Déesse

Artista autodidacta, nacida en Friedrichshafen, Alemania en 1954, en el lago de Constanza. Su taller está en Metz, Francia. Después de diversas experiencias profesionales, y a través de sus viajes, es desde el nuevo milenio, que Déesse, decidió practicar sus proyectos de arte.
Las esculturas de Déesse, son una síntesis de las tendencias actuales. Su arte, tiene una influencia inspirada en el “graffiti y la mala pintura”. Ella aplica el estilo Pop, especialmente, el cubismo de colores brillantes, prestados de Brasil. En resumen, un carnaval de colores.
Las inspiraciones de Déesse, pasan por Mondrian, Paul Klee, Malevich, Vasarely, que conocían la familia.
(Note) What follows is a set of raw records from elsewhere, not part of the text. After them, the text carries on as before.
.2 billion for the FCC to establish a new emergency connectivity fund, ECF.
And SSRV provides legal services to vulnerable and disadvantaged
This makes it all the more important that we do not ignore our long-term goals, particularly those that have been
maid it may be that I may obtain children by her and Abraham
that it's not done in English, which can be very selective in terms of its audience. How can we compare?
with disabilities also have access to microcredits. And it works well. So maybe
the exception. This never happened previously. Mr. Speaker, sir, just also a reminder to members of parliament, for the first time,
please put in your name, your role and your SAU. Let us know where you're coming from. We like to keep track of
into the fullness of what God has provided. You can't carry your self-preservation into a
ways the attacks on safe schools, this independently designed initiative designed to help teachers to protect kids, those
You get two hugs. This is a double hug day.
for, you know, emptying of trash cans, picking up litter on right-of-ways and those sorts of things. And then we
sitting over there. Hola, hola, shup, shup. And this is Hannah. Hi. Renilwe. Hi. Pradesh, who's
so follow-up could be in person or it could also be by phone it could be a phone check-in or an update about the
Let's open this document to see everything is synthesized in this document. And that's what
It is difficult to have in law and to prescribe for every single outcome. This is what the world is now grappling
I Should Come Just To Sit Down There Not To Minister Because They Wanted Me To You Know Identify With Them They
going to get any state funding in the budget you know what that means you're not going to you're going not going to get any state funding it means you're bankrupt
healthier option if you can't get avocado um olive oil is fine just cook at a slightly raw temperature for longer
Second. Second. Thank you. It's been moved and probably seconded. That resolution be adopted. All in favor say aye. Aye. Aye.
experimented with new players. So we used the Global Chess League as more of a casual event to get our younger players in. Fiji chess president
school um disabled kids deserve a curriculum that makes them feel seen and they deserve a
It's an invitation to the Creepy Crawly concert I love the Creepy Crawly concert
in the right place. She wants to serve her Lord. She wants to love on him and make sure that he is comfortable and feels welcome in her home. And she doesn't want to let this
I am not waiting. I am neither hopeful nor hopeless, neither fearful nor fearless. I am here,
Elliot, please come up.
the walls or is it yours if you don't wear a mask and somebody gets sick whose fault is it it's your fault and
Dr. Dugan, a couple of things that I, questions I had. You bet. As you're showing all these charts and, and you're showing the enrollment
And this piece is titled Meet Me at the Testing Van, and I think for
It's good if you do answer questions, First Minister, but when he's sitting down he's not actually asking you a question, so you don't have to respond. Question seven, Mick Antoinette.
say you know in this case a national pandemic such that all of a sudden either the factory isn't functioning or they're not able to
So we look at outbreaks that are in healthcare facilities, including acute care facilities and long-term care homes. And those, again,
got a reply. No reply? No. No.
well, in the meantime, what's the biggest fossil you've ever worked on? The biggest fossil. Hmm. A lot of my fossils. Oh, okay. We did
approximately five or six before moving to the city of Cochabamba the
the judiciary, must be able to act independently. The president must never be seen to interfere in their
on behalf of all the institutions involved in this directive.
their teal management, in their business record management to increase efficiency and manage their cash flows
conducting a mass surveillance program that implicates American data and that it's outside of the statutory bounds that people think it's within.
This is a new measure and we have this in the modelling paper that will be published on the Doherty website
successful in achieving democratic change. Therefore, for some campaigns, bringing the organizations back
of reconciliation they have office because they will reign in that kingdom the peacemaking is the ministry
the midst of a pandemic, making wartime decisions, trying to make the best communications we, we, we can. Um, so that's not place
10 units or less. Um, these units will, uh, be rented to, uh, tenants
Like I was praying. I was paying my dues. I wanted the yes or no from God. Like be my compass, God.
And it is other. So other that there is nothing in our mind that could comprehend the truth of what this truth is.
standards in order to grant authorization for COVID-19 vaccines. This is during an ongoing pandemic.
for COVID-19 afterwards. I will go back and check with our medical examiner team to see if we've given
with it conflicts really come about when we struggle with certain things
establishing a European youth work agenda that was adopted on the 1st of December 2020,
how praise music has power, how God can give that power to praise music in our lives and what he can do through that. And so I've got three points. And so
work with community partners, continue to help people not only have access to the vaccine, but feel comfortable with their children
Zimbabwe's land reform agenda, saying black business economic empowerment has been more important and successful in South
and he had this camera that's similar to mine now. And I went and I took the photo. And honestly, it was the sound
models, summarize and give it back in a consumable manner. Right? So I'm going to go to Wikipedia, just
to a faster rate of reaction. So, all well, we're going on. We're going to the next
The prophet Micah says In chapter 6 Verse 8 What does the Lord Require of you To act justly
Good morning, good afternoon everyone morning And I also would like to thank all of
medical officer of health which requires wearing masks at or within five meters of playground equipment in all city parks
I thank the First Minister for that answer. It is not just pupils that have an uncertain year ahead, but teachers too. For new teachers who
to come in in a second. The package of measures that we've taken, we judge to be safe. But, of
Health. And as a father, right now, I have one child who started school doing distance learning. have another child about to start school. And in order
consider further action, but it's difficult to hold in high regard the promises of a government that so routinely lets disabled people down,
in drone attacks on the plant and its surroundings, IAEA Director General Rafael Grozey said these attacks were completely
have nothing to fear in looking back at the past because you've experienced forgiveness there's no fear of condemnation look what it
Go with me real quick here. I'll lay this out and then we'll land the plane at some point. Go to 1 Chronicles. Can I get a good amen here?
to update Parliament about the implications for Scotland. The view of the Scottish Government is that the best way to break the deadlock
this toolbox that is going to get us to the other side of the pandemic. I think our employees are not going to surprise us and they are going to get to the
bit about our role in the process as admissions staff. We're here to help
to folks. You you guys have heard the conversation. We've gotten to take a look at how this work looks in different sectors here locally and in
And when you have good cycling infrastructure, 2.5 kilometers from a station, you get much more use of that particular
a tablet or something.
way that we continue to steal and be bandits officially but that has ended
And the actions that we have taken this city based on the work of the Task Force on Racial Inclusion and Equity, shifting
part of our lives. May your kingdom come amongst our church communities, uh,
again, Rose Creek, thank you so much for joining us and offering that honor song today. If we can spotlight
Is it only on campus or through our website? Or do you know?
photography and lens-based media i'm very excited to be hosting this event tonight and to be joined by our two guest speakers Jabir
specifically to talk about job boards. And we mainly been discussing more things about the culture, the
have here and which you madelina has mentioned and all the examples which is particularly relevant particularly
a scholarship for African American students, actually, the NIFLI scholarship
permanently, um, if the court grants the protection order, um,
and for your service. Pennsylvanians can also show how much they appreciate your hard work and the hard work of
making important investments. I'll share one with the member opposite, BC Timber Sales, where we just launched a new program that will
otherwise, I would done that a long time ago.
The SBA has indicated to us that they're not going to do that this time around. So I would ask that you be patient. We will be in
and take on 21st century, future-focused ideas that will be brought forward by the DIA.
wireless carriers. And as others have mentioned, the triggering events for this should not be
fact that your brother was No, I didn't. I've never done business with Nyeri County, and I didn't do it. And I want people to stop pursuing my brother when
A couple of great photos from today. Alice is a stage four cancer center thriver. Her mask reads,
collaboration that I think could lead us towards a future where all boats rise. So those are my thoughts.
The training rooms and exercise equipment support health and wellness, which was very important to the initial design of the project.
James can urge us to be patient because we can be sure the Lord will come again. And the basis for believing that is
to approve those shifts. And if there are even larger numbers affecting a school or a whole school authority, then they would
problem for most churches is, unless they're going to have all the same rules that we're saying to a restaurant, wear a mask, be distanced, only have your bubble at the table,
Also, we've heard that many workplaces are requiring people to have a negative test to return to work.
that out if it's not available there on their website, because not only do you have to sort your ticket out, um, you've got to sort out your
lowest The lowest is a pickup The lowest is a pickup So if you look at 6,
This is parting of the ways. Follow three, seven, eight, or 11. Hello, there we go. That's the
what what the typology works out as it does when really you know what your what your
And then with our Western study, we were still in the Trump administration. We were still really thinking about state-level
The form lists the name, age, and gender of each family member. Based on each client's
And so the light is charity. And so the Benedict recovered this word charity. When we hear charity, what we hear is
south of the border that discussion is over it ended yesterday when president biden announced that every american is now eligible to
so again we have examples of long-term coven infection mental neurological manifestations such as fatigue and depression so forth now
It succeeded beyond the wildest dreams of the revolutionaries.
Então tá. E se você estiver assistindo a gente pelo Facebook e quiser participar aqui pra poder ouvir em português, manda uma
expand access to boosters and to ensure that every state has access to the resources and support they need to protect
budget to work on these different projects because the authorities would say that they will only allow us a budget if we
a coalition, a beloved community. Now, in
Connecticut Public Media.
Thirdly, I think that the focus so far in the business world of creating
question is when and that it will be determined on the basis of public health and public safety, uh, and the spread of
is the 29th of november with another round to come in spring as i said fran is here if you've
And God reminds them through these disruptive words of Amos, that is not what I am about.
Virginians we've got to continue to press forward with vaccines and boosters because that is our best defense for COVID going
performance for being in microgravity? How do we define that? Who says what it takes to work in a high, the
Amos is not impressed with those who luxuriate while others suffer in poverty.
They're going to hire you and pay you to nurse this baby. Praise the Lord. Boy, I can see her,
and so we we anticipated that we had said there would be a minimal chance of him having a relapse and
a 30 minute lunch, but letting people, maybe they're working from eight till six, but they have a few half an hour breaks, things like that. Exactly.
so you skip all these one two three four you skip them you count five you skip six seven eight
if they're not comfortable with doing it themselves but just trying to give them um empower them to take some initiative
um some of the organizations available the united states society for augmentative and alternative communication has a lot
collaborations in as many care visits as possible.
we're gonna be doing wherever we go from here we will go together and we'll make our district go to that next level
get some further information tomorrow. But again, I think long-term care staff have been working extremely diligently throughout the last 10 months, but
Obviamente, no nombramos los múltiples escultores y tendencias en los que se inspira cada día su trabajo.
Déesse, ensalza los cánones de belleza de las formas opulentas, y recuerda el deseo de la feminidad propicio para la armonía. Ella, representa la feminidad, en la escultura monumental, rolliza y voluptuosa. La serie “Beach Heart” por ejemplo, que por sus generosas curvas nos revela maternidad y la cabeza en forma de corazón nos muestra su estado de ánimo. Esta serie, insinúa un sensual baile para expresar su felicidad. Déesse como cualquier artista, vive en su universo particular, a través del cual, expresa su gran sensibilidad.

Sus viajes, e insaciable sed de expresión, le permite desarrollar su magnífico arte.
Ella no deja de sorprendernos y se distingue por sus colecciones:

Baigneuses, Beach Heart, Diva, Happy, Duffy.

Sus esculturas, están fabricadas de resina, polvo de mármol y están pintadas a mano. Déesse, tiene exhibiciones en Francia, en numerosas galerías en Europa y del resto del Mundo. Cada una de sus piezas está realizada a mano, pintada, numerada y firmada. Por esto, cada pieza es diferente, exclusiva, y es imposible tener todas las piezas permanentemente disponibles. De esta forma, se dará cuenta, que tiene en su casa una obra de arte y no sólo un objeto decorativo.